→ **DESCRIPTION OF THE TASK**
Check each line of the records below and collect those holding "commit".

→ **RECORDS PROVIDED**

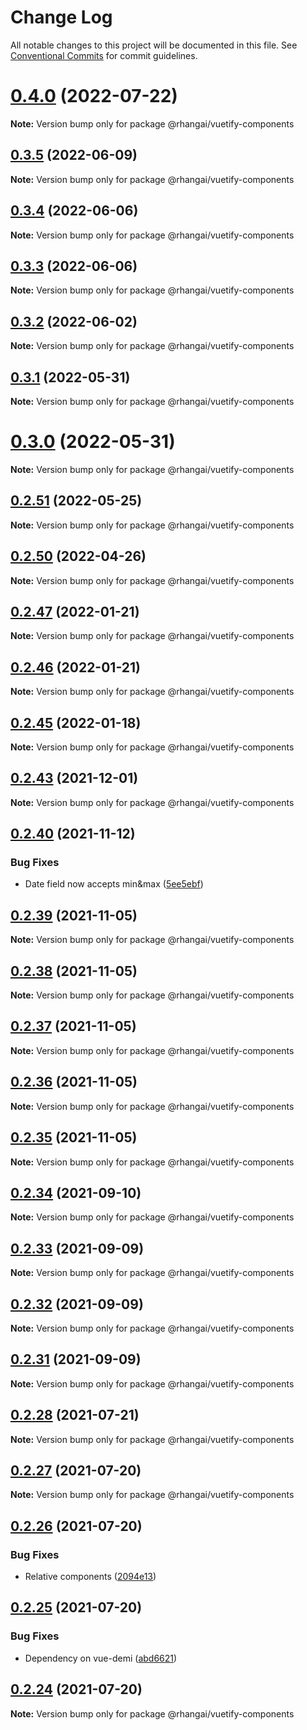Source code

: # Change Log

All notable changes to this project will be documented in this file.
See [Conventional Commits](https://conventionalcommits.org) for commit guidelines.

# [0.4.0](https://github.com/rhangai/node-web-packages/compare/v0.3.7...v0.4.0) (2022-07-22)

**Note:** Version bump only for package @rhangai/vuetify-components





## [0.3.5](https://github.com/rhangai/node-web-packages/compare/v0.3.4...v0.3.5) (2022-06-09)

**Note:** Version bump only for package @rhangai/vuetify-components





## [0.3.4](https://github.com/rhangai/node-web-packages/compare/v0.3.3...v0.3.4) (2022-06-06)

**Note:** Version bump only for package @rhangai/vuetify-components





## [0.3.3](https://github.com/rhangai/node-web-packages/compare/v0.3.2...v0.3.3) (2022-06-06)

**Note:** Version bump only for package @rhangai/vuetify-components





## [0.3.2](https://github.com/rhangai/node-web-packages/compare/v0.3.1...v0.3.2) (2022-06-02)

**Note:** Version bump only for package @rhangai/vuetify-components





## [0.3.1](https://github.com/rhangai/node-web-packages/compare/v0.3.0...v0.3.1) (2022-05-31)

**Note:** Version bump only for package @rhangai/vuetify-components





# [0.3.0](https://github.com/rhangai/node-web-packages/compare/v0.2.51...v0.3.0) (2022-05-31)

**Note:** Version bump only for package @rhangai/vuetify-components





## [0.2.51](https://github.com/rhangai/node-web-packages/compare/v0.2.50...v0.2.51) (2022-05-25)

**Note:** Version bump only for package @rhangai/vuetify-components





## [0.2.50](https://github.com/rhangai/node-web-packages/compare/v0.2.49...v0.2.50) (2022-04-26)

**Note:** Version bump only for package @rhangai/vuetify-components





## [0.2.47](https://github.com/rhangai/node-web-packages/compare/v0.2.46...v0.2.47) (2022-01-21)

**Note:** Version bump only for package @rhangai/vuetify-components





## [0.2.46](https://github.com/rhangai/node-web-packages/compare/v0.2.45...v0.2.46) (2022-01-21)

**Note:** Version bump only for package @rhangai/vuetify-components





## [0.2.45](https://github.com/rhangai/node-web-packages/compare/v0.2.44...v0.2.45) (2022-01-18)

**Note:** Version bump only for package @rhangai/vuetify-components





## [0.2.43](https://github.com/rhangai/node-web-packages/compare/v0.2.42...v0.2.43) (2021-12-01)

**Note:** Version bump only for package @rhangai/vuetify-components





## [0.2.40](https://github.com/rhangai/node-web-packages/compare/v0.2.39...v0.2.40) (2021-11-12)


### Bug Fixes

* Date field now accepts min&max ([5ee5ebf](https://github.com/rhangai/node-web-packages/commit/5ee5ebfe74f290122885b670c75ace5062636a3b))





## [0.2.39](https://github.com/rhangai/node-web-packages/compare/v0.2.38...v0.2.39) (2021-11-05)

**Note:** Version bump only for package @rhangai/vuetify-components





## [0.2.38](https://github.com/rhangai/node-web-packages/compare/v0.2.37...v0.2.38) (2021-11-05)

**Note:** Version bump only for package @rhangai/vuetify-components





## [0.2.37](https://github.com/rhangai/node-web-packages/compare/v0.2.36...v0.2.37) (2021-11-05)

**Note:** Version bump only for package @rhangai/vuetify-components





## [0.2.36](https://github.com/rhangai/node-web-packages/compare/v0.2.35...v0.2.36) (2021-11-05)

**Note:** Version bump only for package @rhangai/vuetify-components





## [0.2.35](https://github.com/rhangai/node-web-packages/compare/v0.2.34...v0.2.35) (2021-11-05)

**Note:** Version bump only for package @rhangai/vuetify-components





## [0.2.34](https://github.com/rhangai/node-web-packages/compare/v0.2.33...v0.2.34) (2021-09-10)

**Note:** Version bump only for package @rhangai/vuetify-components





## [0.2.33](https://github.com/rhangai/node-web-packages/compare/v0.2.32...v0.2.33) (2021-09-09)

**Note:** Version bump only for package @rhangai/vuetify-components





## [0.2.32](https://github.com/rhangai/node-web-packages/compare/v0.2.31...v0.2.32) (2021-09-09)

**Note:** Version bump only for package @rhangai/vuetify-components





## [0.2.31](https://github.com/rhangai/node-web-packages/compare/v0.2.30...v0.2.31) (2021-09-09)

**Note:** Version bump only for package @rhangai/vuetify-components





## [0.2.28](https://github.com/rhangai/node-web-packages/compare/v0.2.27...v0.2.28) (2021-07-21)

**Note:** Version bump only for package @rhangai/vuetify-components





## [0.2.27](https://github.com/rhangai/node-web-packages/compare/v0.2.26...v0.2.27) (2021-07-20)

**Note:** Version bump only for package @rhangai/vuetify-components





## [0.2.26](https://github.com/rhangai/node-web-packages/compare/v0.2.25...v0.2.26) (2021-07-20)


### Bug Fixes

* Relative components ([2094e13](https://github.com/rhangai/node-web-packages/commit/2094e1315386c69b0c19dd05f830c010dd0141c9))





## [0.2.25](https://github.com/rhangai/node-web-packages/compare/v0.2.24...v0.2.25) (2021-07-20)


### Bug Fixes

* Dependency on vue-demi ([abd6621](https://github.com/rhangai/node-web-packages/commit/abd6621d025fe38c2b42758a02c9dc30951f7713))





## [0.2.24](https://github.com/rhangai/node-web-packages/compare/v0.2.23...v0.2.24) (2021-07-20)

**Note:** Version bump only for package @rhangai/vuetify-components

→ **SOLUTION TO THIS TASK**
See [Conventional Commits](https://conventionalcommits.org) for commit guidelines.
* Date field now accepts min&max ([5ee5ebf](https://github.com/rhangai/node-web-packages/commit/5ee5ebfe74f290122885b670c75ace5062636a3b))
* Relative components ([2094e13](https://github.com/rhangai/node-web-packages/commit/2094e1315386c69b0c19dd05f830c010dd0141c9))
* Dependency on vue-demi ([abd6621](https://github.com/rhangai/node-web-packages/commit/abd6621d025fe38c2b42758a02c9dc30951f7713))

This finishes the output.